I believe Dawkins goes off the rails a bit when he leaves his area of expertise. Dawkins is not a philosopher, and especially not a moral philosopher, and he should stop pretending to be one. It’s not that I disagree with most of his conclusions (though I do on abortion). It’s that his reasoning isn’t very good. As I discuss in Richard Dawkins is a meanie head, his “Ultimate 747” argument is as weak as Augustine’s “first mover” argument that it’s based on. God may be extremely unlikely, but not because of his complexity. God is unlikely because there is so little evidence for him. Yahweh, as a special case of God, is even more unlikely because the hypothesis makes specific claims and they don’t check out. There is no need for philosophical mind-experiments here. We can use the same scientific rules of evidence we always use. Extraordinary claims require extraordinary evidence, and the evidence just isn’t there.

When Dawkins strays from metaphysical philosophy to moral philosophy, he becomes even less of an expert. As I discuss in On Abortion, his defense of till-the-minute-of-birth at-will abortion is perhaps cribbed from other thinkers, but his reasoning is weak and poorly explored. He takes none of his arguments to their reasonable conclusions, stopping them exactly at the point he was seeking. Despite his contributions in understanding how morality evolved, he seems to bring little himself to the field of moral theory.

On the other hand, I believe that Dawkins’ practical attempts to “raise consciousness” is a good direction. Atheism needs to move beyond “not theism.” Science and reason are positive ways of knowing things, not just negative ways of doubting things. Evolution is, as Dawkins says, a consciousness raiser because it shows us how incredible complexity and beauty can arise from simple physical laws. It opens our mind to new ways of thinking when we encounter other “insolvable” problems.

Dawkins’ reminds us that young children aren’t of any religion; there aren’t “Christian children” or “Muslim children” anymore than there are “Republican children” or “Democratic children.” There are instead “children of Christian or Muslim parents.” This raises our consciousness not just about the proper treatment of children, but the proper meaning of religion. While there is always danger of excessive “political correctness” in these issues, finding words that help us break old paradigms is a valuable thing. Feminism, as a previous “consciousness raiser” that Dawkins cites, may have led to certain excesses of oversensitivity. But perhaps that oversensitivity was needed to change our patterns of thinking. In a world where women are common in the board room, perhaps it will be OK again to call her “chairman,” rather than “chairperson,” but by then it may seem silly to do so. Dawkins hopes to create a similar flinching awareness around the words “Christian child” or “Hindu child.” He may be onto something.

The God Delusion has its flaws. It may not even be Dawkins’ best book.
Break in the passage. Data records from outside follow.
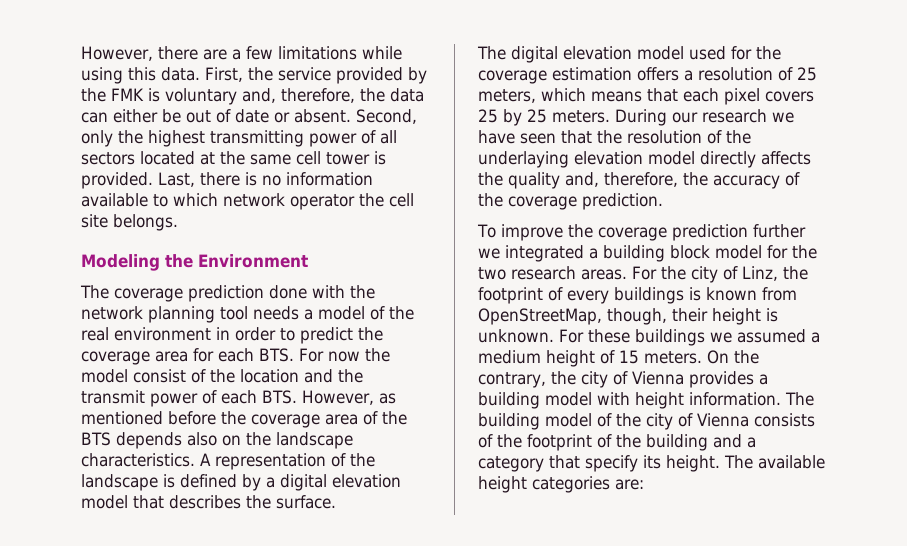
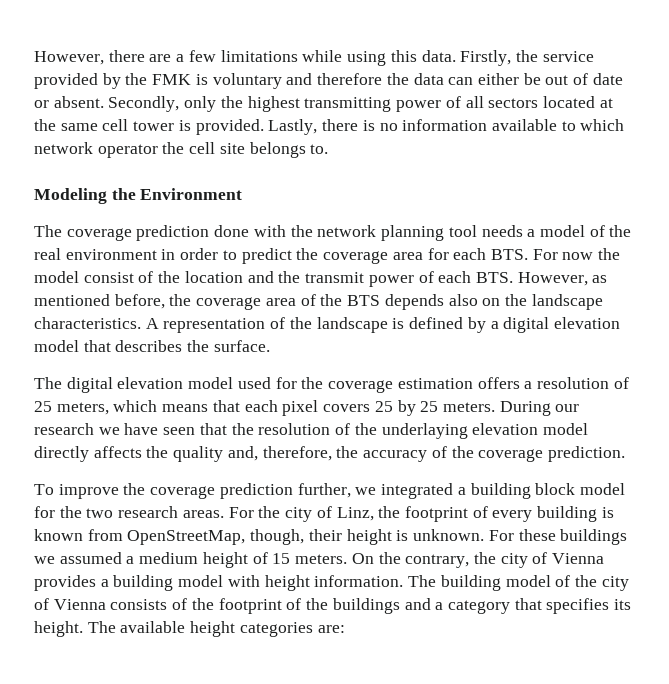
[205,67,243,82] First, -> [460,50,512,66] Firstly,
[242,88,355,103] and, therefore, -> [286,73,383,85] and therefore
[356,109,417,124] Second, -> [108,96,180,112] Secondly,
[158,172,195,187] Last, -> [268,119,318,135] Lastly,
[113,214,178,231] belongs. -> [249,142,329,158] belongs to.
[168,411,216,425] before -> [114,294,165,309] before,
[752,224,806,238] further -> [297,483,351,498] further,
[614,287,684,304] buildings -> [537,506,598,522] building
[646,434,708,451] building -> [332,598,400,614] buildings
[585,455,638,472] specify -> [546,598,610,614] specifies

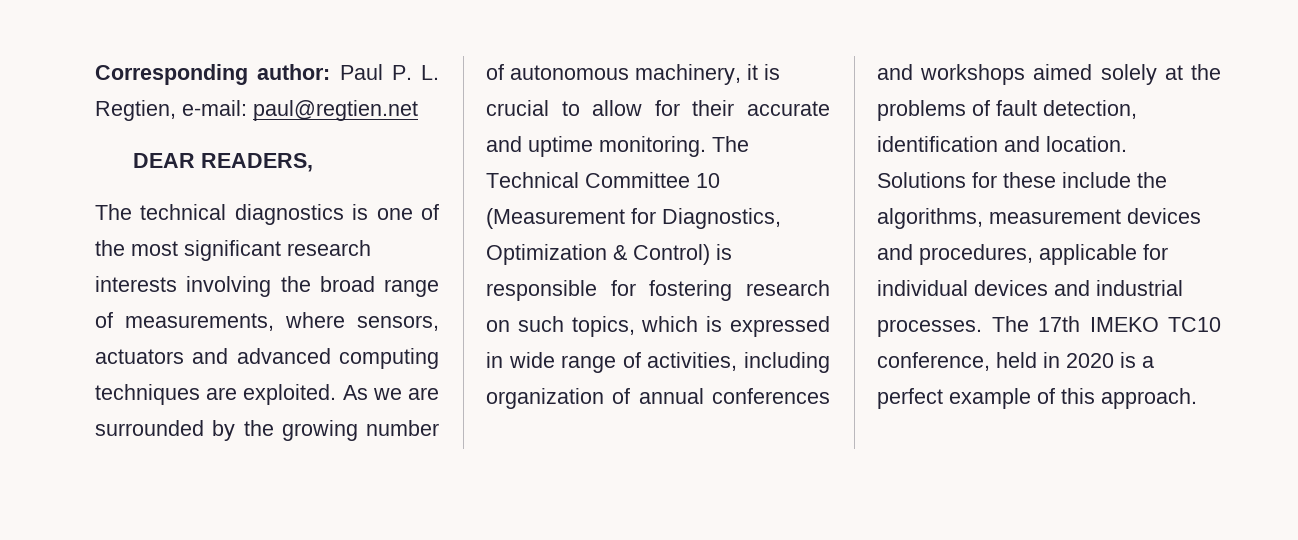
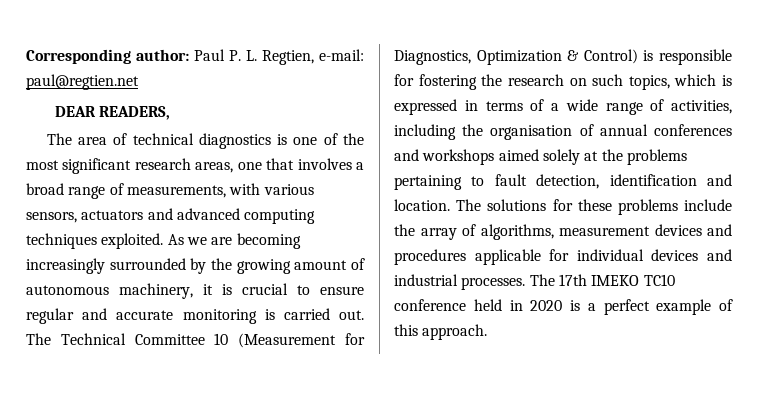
(132, 212) none -> [78,133,128,145] area of
[95,276,311,297] interests involving the -> [195,158,364,173] areas, one that involves a
[285,312,345,328] where -> [229,183,314,195] with various
[206,387,238,400] are -> (97, 241) none
(439, 393) none -> [236,233,301,249] [26,258,105,274] becoming increasingly
[366,420,439,436] number -> [294,260,348,270] amount
[592,100,830,116] [486,136,706,157] allow for their accurate and uptime monitoring. -> [320,286,364,295] [26,308,364,324] ensure regular and accurate monitoring is carried out.
(733, 290) none -> [481,74,503,86] the
(503, 360) none -> [485,99,559,111] terms of a
[486,388,604,409] organization -> [462,124,573,140] the organisation
[972,100,990,116] of -> [394,175,485,190] pertaining to
[877,172,966,188] Solutions -> [456,199,547,211] The solutions
(1056, 180) none -> [617,199,678,215] problems
(1167, 180) none -> [420,224,476,240] array of
[919,244,1033,265] procedures, -> [394,249,466,265] procedures
[877,352,990,371] conference, -> [394,299,466,311] conference

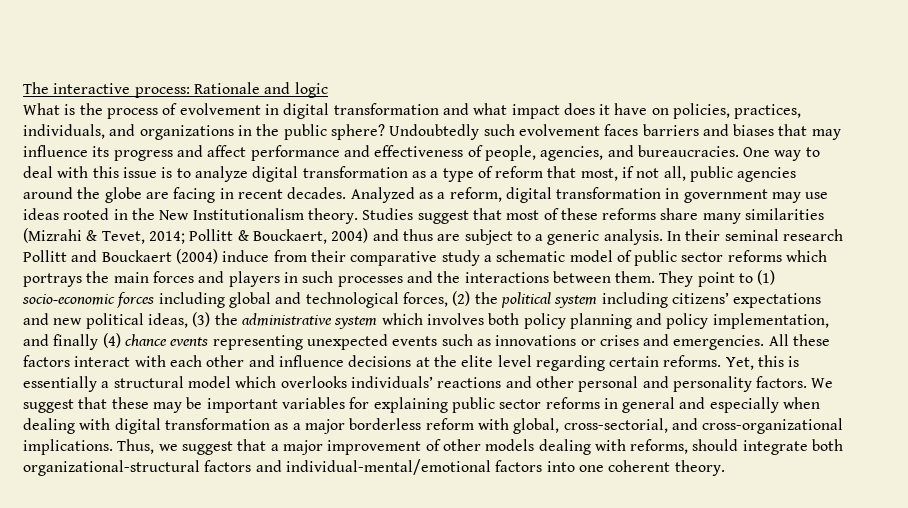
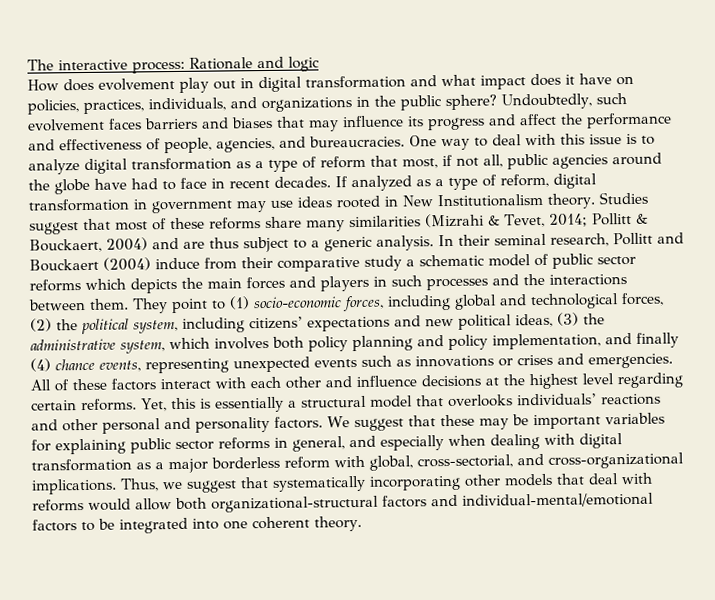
[23,103,261,119] What is the process of evolvement -> [27,77,236,93] How does evolvement play out
[389,124,480,140] Undoubtedly -> [501,93,592,110] Undoubtedly,
(247, 151) none -> [560,113,583,125] the
[145,187,446,203] are facing in recent decades. Analyzed as a -> [94,174,497,192] have had to face in recent decades. If analyzed as a type of
[131,208,155,220] the -> (398, 201) none
[402,229,461,241] thus are -> [183,237,239,249] are thus
[783,229,844,241] research -> [550,233,609,247] research,
[23,273,82,287] portrays -> [130,277,177,294] depicts
[117,292,155,308] forces -> [342,295,384,312] forces,
[554,295,598,308] system -> [133,319,178,334] system,
[334,316,378,329] system -> [120,340,165,354] system,
[170,337,209,346] events -> [99,360,141,372] events,
(789, 340) none -> [54,379,69,392] of
[461,355,494,367] elite -> [529,373,578,390] highest
[235,376,277,388] which -> [415,395,444,407] that
[622,397,676,413] general -> [292,436,345,452] general,
[270,439,808,455] a major improvement of other models dealing with reforms, should integrate -> [272,472,653,492] [32,498,172,512] systematically incorporating other models that deal with reforms would allow
(543, 466) none -> [81,517,188,534] to be integrated

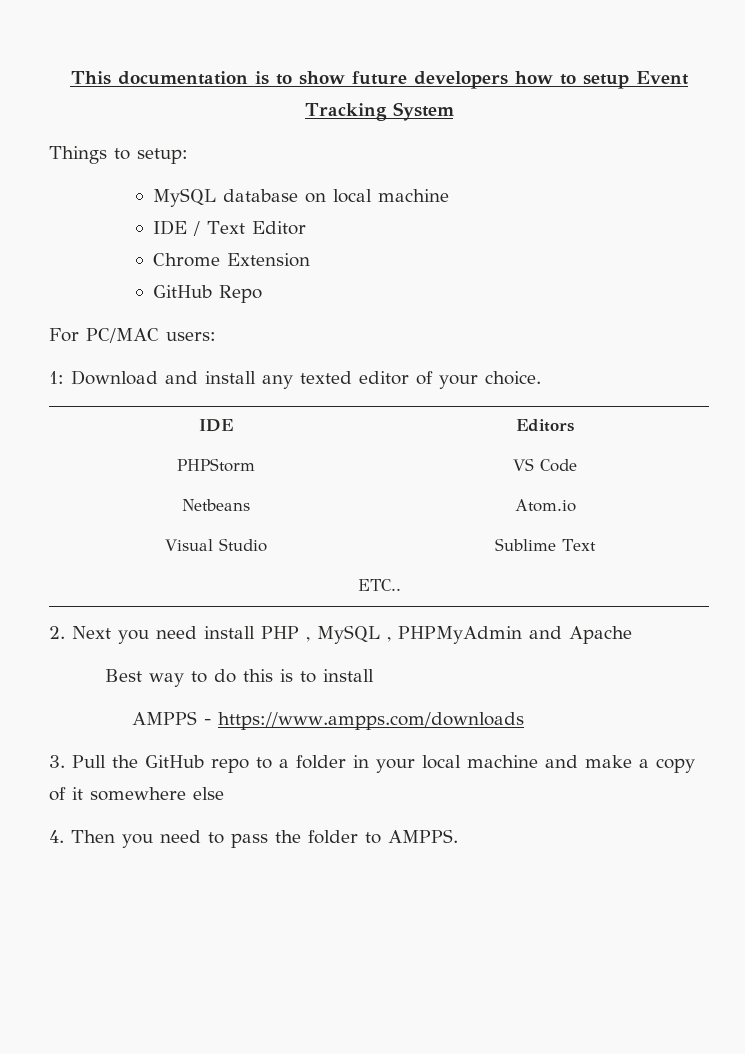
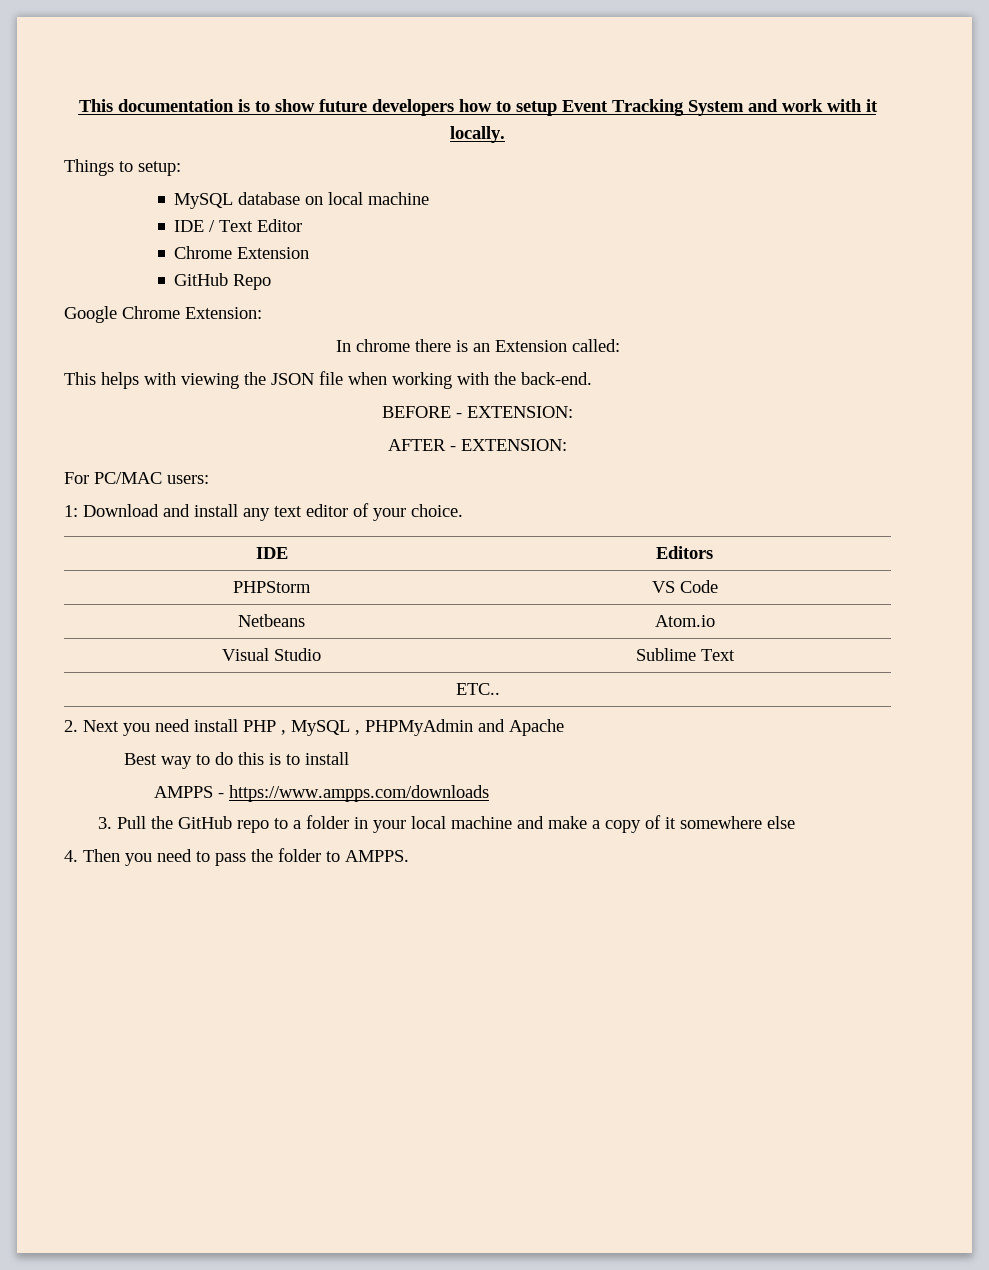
(454, 111) none -> [747,99,878,112] [450,126,505,143] and work with it locally.
(263, 294) none -> [64,306,262,323] [335,339,620,352] [64,371,592,389] [382,406,573,418] [388,439,567,451] // Google Chrome Extension: // In chrome there is an Extension called: // This helps with viewing the JSON file when working with the back-end. // BEFORE - EXTENSION: // AFTER - EXTENSION:
[300,371,352,384] texted -> [274,506,302,517] text

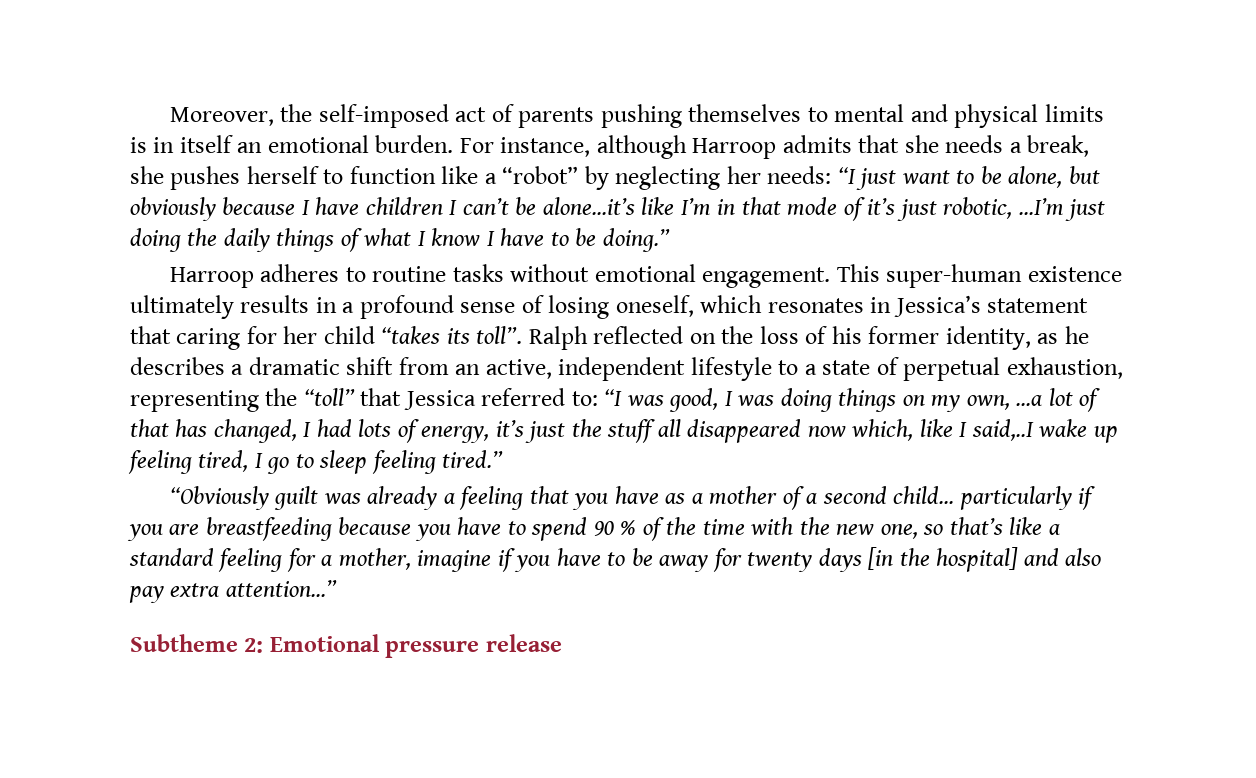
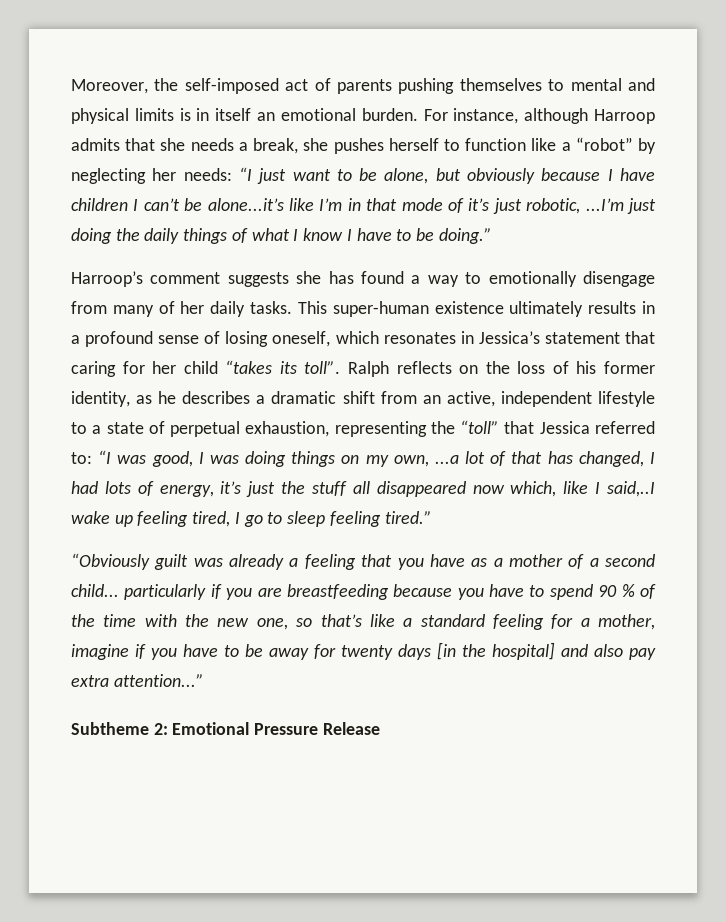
[169,264,831,288] Harroop adheres to routine tasks without emotional engagement. -> [71,271,655,287] [71,301,293,317] Harroop’s comment suggests she has found a way to emotionally disengage from many of her daily tasks.
[593,326,684,344] reflected -> [396,361,452,374] reflects
[385,634,562,658] pressure release -> [254,722,380,735] Pressure Release

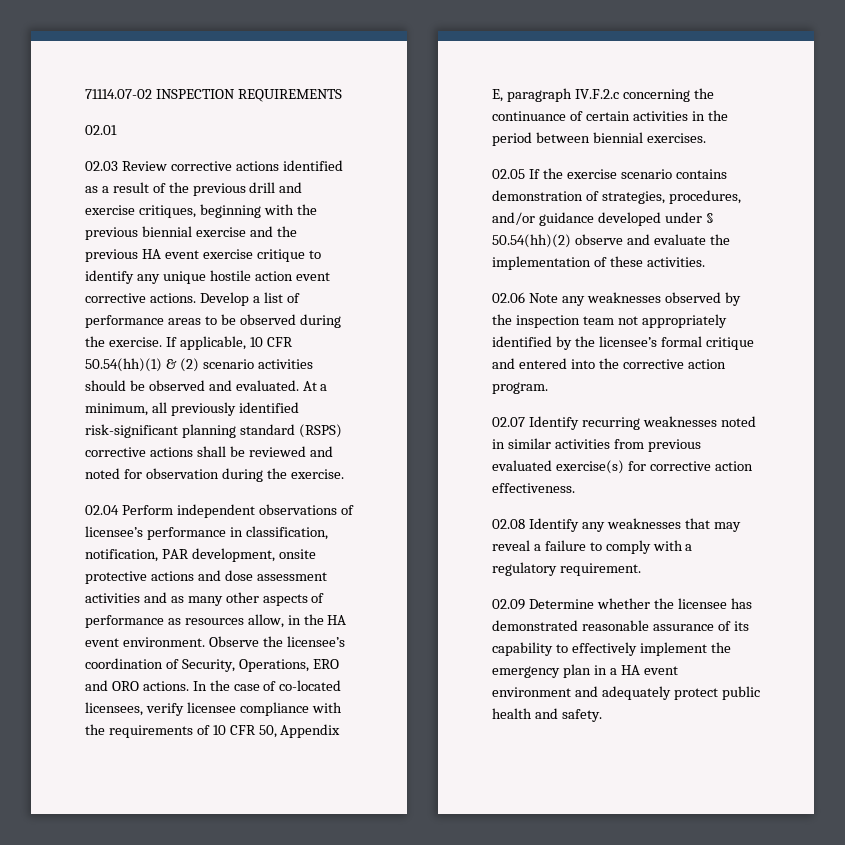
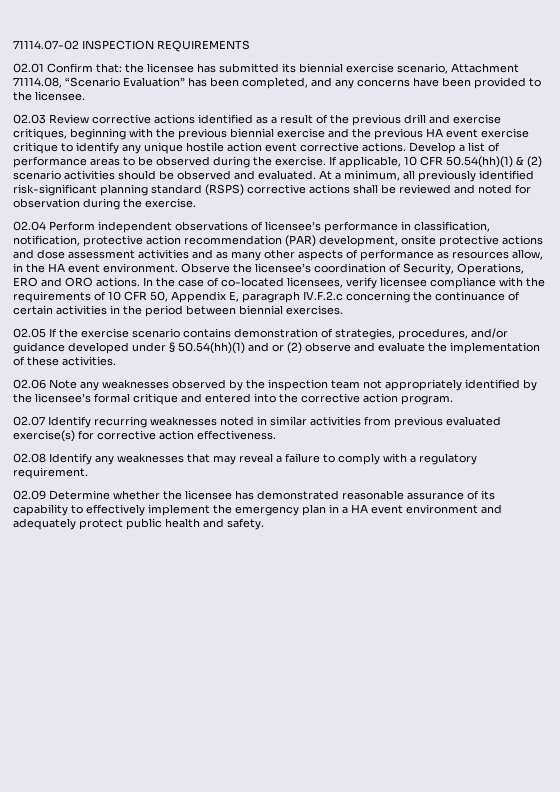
(117, 130) none -> [47,63,519,74] [13,77,541,89] [13,91,85,101] Confirm that: the licensee has submitted its biennial exercise scenario, Attachment 71114.08, “Scenario Evaluation” has been completed, and any concerns have been provided to the licensee.
[161,549,189,559] PAR -> [83,235,316,247] protective action recommendation (PAR)
[492,234,571,248] 50.54(hh)(2) -> [178,342,302,354] 50.54(hh)(1) and or (2)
But it is an important book, and a book I believe people on both sides of this escalating “culture war” should read and respond to.

Note: I “read” The God Delusion as an unabridged audio book available through Audible.com, read by Richard Dawkins and Lalla Ward. Hearing it in the author’s voice is valuable here, and Ms. Ward provides an excellent “other voice” that reduces the monotony and allows for interesting dialog. The two of them often take the opposing voices in quotations or rhetorical arguments, and it works to good effect. I highly recommend the audio book, though I also like to have a paper copy on my shelf for reference.